Source passage -
┌────────
I guess it’s just too hard for the bagger at the grocery to ask “Paper or plastic?” every time, and then remember the answer long enough to actually grab the appropriate bag. They need that information recorded, and then displayed graphically.

Since baggers don’t generate revenue, I don’t think many grocery stores are going to jump on this one.

Chuck says:

Someone show these idiots

Someone needs to file a bunch of idiotic patents and once they are granted (and they will be granted) walk in to the USPTO knock someone upside the head and say “WTF!”.

Show them, Congress, everybody how ineffective their review process is. Maybe (wishful thinking) someone, somewhere who can kick ass and take names will wake up and do something about it.

Enrico Suarve says:

The eternal sunshine of the spotless mind

How ace must it be to be one of these USPTO guys

Every new day must be one huge journey of adventure and joyeous discovery

“wow I can use either hand to hold my toothbrush”

“wait a minute – a little brush just for my teeth? wow”

“cool – using grass to cover dirt”


These guys are so special – stop picking on them

some random guy says:

Re: English or Spanish?

> Now maybe someone can add this same functionality to my
> ATM card so that I don’t have to choose a language every
> single time I use my card – I want English – just like
> last time, and the time before that and the hundreds of
> times before that! Now that would be a useful invention!

The guy who just stole your card might need instructions in Espanol.

MLS (profile) says:

Since I have never expressed an opinion on whether or not a specifically identified patent affords protection for an obvious invention, I am not inclined to start here since I have no idea what is contained in the prosecution history of the application (embodied in what is known as the “file wrapper”).

I do have to wonder, however, just how this subject matter fits into IBMs strategic development plan for its future products and services? My “gut” informs me a “fit” is highly unlikely, in which case I must ask the question “If it does not fit, then why was this application even filed in the first place?”

As an aside, the application was filed containing two distinct sets of claims, one set for a device and the other for a method. The device claims apparently are contained in another patent application that should shortly issue, so there will likely be more blog “fodder”.

mobiGeek says:

Re: Re:

Thing is, see, that “IBM” is a big place. They have many legal offices, many lawyers, many technical and marketing teams.

There is no saying that this particular application was done as part of overall corporate strategy. I would bet that this actually came out of some IBM Global Services engagement. It is possible that the contract offered them bonuses or whatnot for any patentable “invention” developed during the project.

But that is simply a guess.

MLS (profile) says:

Re: Re: Re:

…and your guess is likely on the money.

Many corporations have policies that reward inventors at various times during the process of reviewing a disclosure, determining if an application should be filed, and when an application matures into a patent. Monetary rewards are granted at various phases of the process. It is not at all unusual for applications to sometimes be filed simply to ensure that a deserving individual (if not for the instant invention, but for other good work) gets something over and above his/her salary. In some companies this is one of only a few ways for the engineering staff to even qualify for a monetary reward.

Sad…but much to often true.

Bob Wyman (profile) says:

Original 'invention

The original invention of a method of storing information on the card anticipates and makes obvious the storage of any information on the card.
If this patent is valid, one assumes that even the original inventor of the information storing customer card would be infringing if they stored such information on a card. This clearly is not right since that undoubtedly, the original invention was intended to provide a means to store *any* customer related info on the card.
└────────
(Records drawn from a dataset)
┌────────
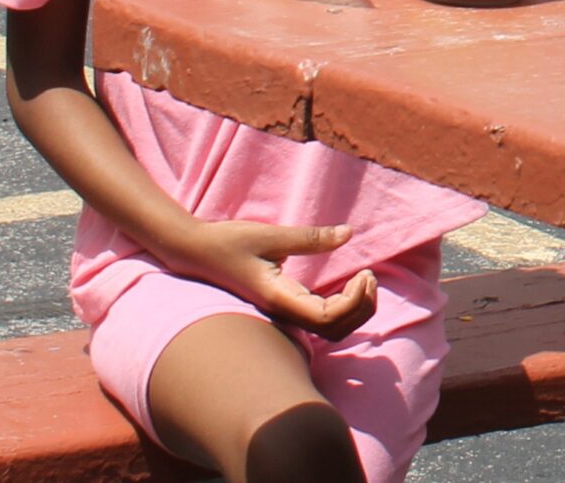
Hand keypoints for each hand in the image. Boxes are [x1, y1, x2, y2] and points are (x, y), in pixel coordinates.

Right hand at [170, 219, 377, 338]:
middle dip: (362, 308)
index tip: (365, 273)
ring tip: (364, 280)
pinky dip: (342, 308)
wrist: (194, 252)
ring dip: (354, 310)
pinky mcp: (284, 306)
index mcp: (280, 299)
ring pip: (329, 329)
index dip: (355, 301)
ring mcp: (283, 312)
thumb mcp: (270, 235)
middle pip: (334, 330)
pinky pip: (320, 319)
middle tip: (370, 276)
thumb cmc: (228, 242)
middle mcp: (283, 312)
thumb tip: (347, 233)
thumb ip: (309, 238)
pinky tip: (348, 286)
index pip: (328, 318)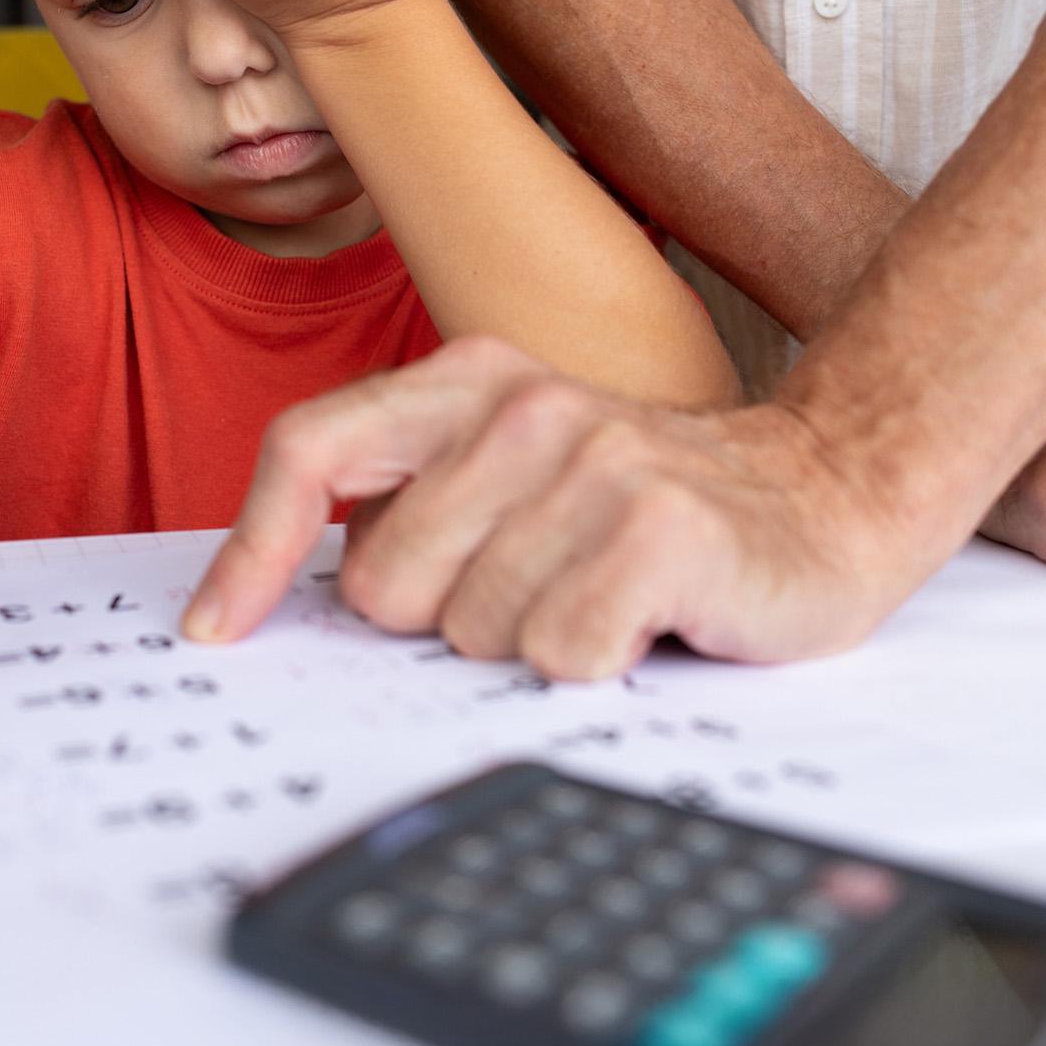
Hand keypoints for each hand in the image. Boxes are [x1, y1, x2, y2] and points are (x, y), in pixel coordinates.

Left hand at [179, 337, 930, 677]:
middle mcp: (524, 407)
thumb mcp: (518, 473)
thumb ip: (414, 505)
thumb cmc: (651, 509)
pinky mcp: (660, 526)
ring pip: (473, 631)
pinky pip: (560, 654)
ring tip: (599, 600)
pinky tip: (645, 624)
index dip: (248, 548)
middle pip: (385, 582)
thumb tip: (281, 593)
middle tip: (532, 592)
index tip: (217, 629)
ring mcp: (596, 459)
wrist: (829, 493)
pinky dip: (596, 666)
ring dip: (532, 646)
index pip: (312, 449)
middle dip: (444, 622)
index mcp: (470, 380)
└────────
┌────────
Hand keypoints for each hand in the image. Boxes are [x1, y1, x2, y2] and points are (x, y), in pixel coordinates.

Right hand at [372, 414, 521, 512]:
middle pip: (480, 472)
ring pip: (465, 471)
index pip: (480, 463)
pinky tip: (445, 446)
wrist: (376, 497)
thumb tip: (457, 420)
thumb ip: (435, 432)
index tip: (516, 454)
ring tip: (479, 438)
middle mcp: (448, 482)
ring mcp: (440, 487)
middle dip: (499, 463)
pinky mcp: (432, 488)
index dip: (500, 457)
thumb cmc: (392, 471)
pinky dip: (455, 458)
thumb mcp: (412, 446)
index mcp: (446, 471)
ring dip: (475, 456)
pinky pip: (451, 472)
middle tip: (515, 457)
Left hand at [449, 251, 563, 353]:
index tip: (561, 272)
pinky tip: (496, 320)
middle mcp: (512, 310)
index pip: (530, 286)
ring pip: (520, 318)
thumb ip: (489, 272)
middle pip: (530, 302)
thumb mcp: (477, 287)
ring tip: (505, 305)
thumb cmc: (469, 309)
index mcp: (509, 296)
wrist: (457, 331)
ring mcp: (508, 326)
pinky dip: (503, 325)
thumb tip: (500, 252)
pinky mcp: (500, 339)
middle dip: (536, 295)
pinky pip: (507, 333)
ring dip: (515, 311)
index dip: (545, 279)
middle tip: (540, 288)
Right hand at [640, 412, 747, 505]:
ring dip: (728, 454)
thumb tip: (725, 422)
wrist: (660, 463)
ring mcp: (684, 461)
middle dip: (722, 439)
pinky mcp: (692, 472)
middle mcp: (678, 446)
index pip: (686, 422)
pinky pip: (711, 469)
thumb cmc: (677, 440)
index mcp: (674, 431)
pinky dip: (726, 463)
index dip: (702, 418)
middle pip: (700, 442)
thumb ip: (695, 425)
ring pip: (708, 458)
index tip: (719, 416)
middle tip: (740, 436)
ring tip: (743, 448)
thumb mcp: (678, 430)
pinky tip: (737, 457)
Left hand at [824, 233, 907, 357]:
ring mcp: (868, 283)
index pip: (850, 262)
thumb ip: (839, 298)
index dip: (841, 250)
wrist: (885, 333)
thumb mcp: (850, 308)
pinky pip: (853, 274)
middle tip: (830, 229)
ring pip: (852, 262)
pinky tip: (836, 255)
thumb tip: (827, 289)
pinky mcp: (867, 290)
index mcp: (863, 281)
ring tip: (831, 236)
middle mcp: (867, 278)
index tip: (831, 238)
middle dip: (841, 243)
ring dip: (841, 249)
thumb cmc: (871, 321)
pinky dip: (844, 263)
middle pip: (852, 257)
└────────
Exercise brief - Could you print the part of the patent comment thread that begins at the words "Since baggers don’t" and stops after "something about it.", copied word for word?

Exercise response -
Since baggers don’t generate revenue, I don’t think many grocery stores are going to jump on this one.

Chuck says:

Someone show these idiots

Someone needs to file a bunch of idiotic patents and once they are granted (and they will be granted) walk in to the USPTO knock someone upside the head and say “WTF!”.

Show them, Congress, everybody how ineffective their review process is. Maybe (wishful thinking) someone, somewhere who can kick ass and take names will wake up and do something about it.